Debtors were the record owners of the property and parties to the Deed of Trust. They apparently received notice of the sale, pursuant to ARIZ. REV. STAT. §§ 33-808 and 33-809. It is well-established that a bankruptcy trustee stands in the shoes of his debtors. See Smith v. Arthur Andersen LLP, 421 F.3d 989, 1002 (9th Cir. 2005) (stating that the trustee may bring the debtor's causes of action, and citing 11 U.S.C. §§ 323, 541(a)(1) and 704(1)); 3 COLLIER ON BANKRUPTCY ¶ 323.03[2] (15th ed. rev. 2008). In that regard, a trustee gains no greater rights than those of his debtors. Id.; In re Gatto, 380 B.R. 88, 92 (Bankr. M.D. Fla. 20070 (citing Zartman v. First Nat'l Bank of Waterloo, N.Y., 216 U.S. 134, 135, 30 S.Ct. 368, 54 L.Ed. 318 (1910)). Therefore, the fact that Trustee, as the representative of the estate, did not get notice, is irrelevant, because his Debtors apparently got notice. See Main I Ltd. P'Ship, 154 Ariz. at 259, 741 P.2d at 1237 (a timely mailing to the parties to the trust deed constitutes full compliance with the requirement for notice to "persons having an interest in the property").
Trustee almost got it right, but his attempt at giving statutory notice fell a bit short. Absent a compliant statutorily correct Request for Notice, Trustee's claim that he was entitled to receive a separate notice specifically directed to him is not supported by Arizona law or the Bankruptcy Code. The filing of a bankruptcy case does not impose new or additional requirements beyond those required by the Arizona deed of trust statutes. In re Stober, 193 B.R. 5, 10 (Bankr. D. Ariz. 1996) (Marlar, J.). Accord, In re Nagel, 245 B.R. 657 (D. Ariz. 1999); In re Nghiem, 264 B.R. 557 (9th Cir. BAP 2001), aff'd, 53 Fed. Apx. 489 (9th Cir. 2002) (ruling on California law); In re Hills, 299 B.R. 581 (Bankr. D. Ariz. 2002); Kelly v. NationsBanc Mortgage Corp., 199 Ariz. 284, 17 P.3d 790 (Ct.App. 2001) (as amended). Contra, In re Acosta, 181 B.R. 477 (Bankr. D.Ariz. 1995) (Mooreman, J.).
In addition, if Trustee desired that a specific notice be directed to him (rather than to the Debtors), he could have recorded a request that strictly complied with the statutes. Unfortunately, he did not. ARIZ. REV. STAT. § 33-809(A). There is no question that Trustee had actual knowledge of Option One's lien claim and desire to foreclose from at least two sources (the Debtors' schedules and Option One's motion for stay relief). The order lifting the stay specifically allowed the foreclosure process to occur, and Trustee was a party to that order. Trustee is therefore estopped to contend he was lacking in the knowledge that a foreclosure was imminent. He had the means, motive and legal knowledge necessary to protect the estate's interest, if that interest was worth preserving. Apparently, it was not.

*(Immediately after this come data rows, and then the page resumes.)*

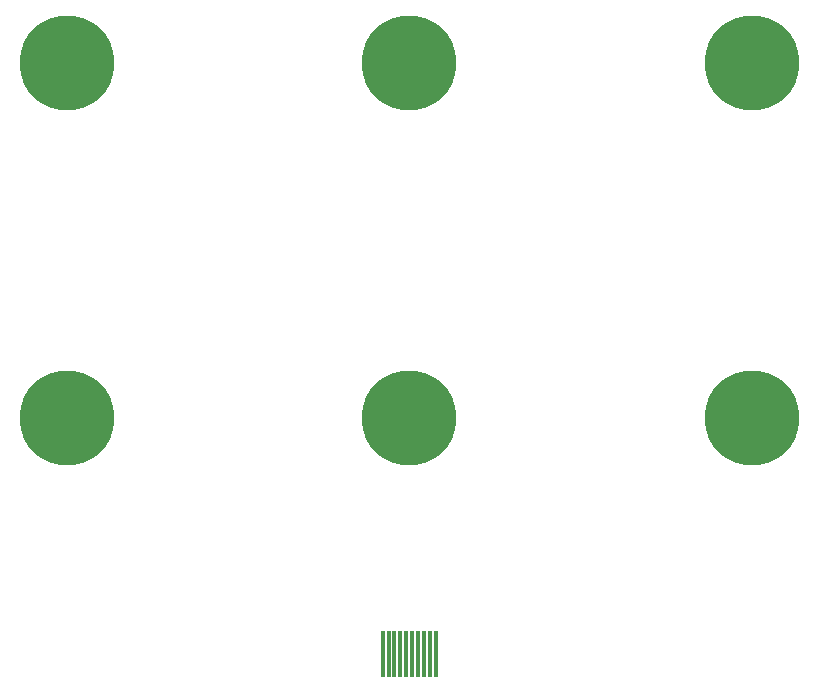
<source format=gbr>
G04 #@! TF.GenerationSoftware,KiCad,Pcbnew,(5.1.10)-1*
G04 #@! TF.CreationDate,2021-08-02T15:50:52+09:00*
G04 #@! TF.ProjectId,electrode_FPCB_rev1.2c,656c6563-7472-46f6-9465-5f465043425f,1.2*
G04 #@! TF.SameCoordinates,Original*
G04 #@! TF.FileFunction,Soldermask,Top*
G04 #@! TF.FilePolarity,Negative*
%FSLAX46Y46*%
G04 Gerber Fmt 4.6, Leading zero omitted, Abs format (unit mm)*
G04 Created by KiCad (PCBNEW (5.1.10)-1) date 2021-08-02 15:50:52*
%MOMM*%
%LPD*%
G01*
G04 APERTURE LIST*
%ADD10R,0.300000X4.000000*%
%ADD11C,8.000000*%
G04 APERTURE END LIST*
D10*
X98550000Y-85700000D03*
X98050000Y-85700000D03*
X97550000Y-85700000D03*
X97050000Y-85700000D03*
X96550000Y-85700000D03*
X96050000Y-85700000D03*
X95550000Y-85700000D03*
X95050000Y-85700000D03*
X94550000Y-85700000D03*
X94050000Y-85700000D03*
D11*
X125300000Y-65700000D03*
X67300000Y-65700000D03*
X125300000Y-35700000D03*
X67300000Y-35700000D03*
X96300000Y-65700000D03*
X96300000Y-35700000D03*
M02*

</source>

To assuage Trustee's concerns about this issue, the court notes that the residence probably had no real equity worthy of preservation, in any event. The decision to let the property go is probably more defensible than trying to recover it at this stage. The known liens were about $250,000, and the property was valued in the schedules at $270,000. A 7% real estate commission would have been approximately $19,000.
Therefore, by virtue of ARIZ. REV. STAT. § 33-811(B), the sufficiency of Deutsche Bank's notice is not subject to attack, and there is no other basis presented for setting aside the trustee's sale.
CONCLUSION
For all of the foregoing reasons, the motion of Deutsche Bank will be granted, and Trustee's complaint against it will be dismissed, with prejudice. Each party will bear their own costs. A separate judgment will be entered. FED. R. BANKR. P. 9021.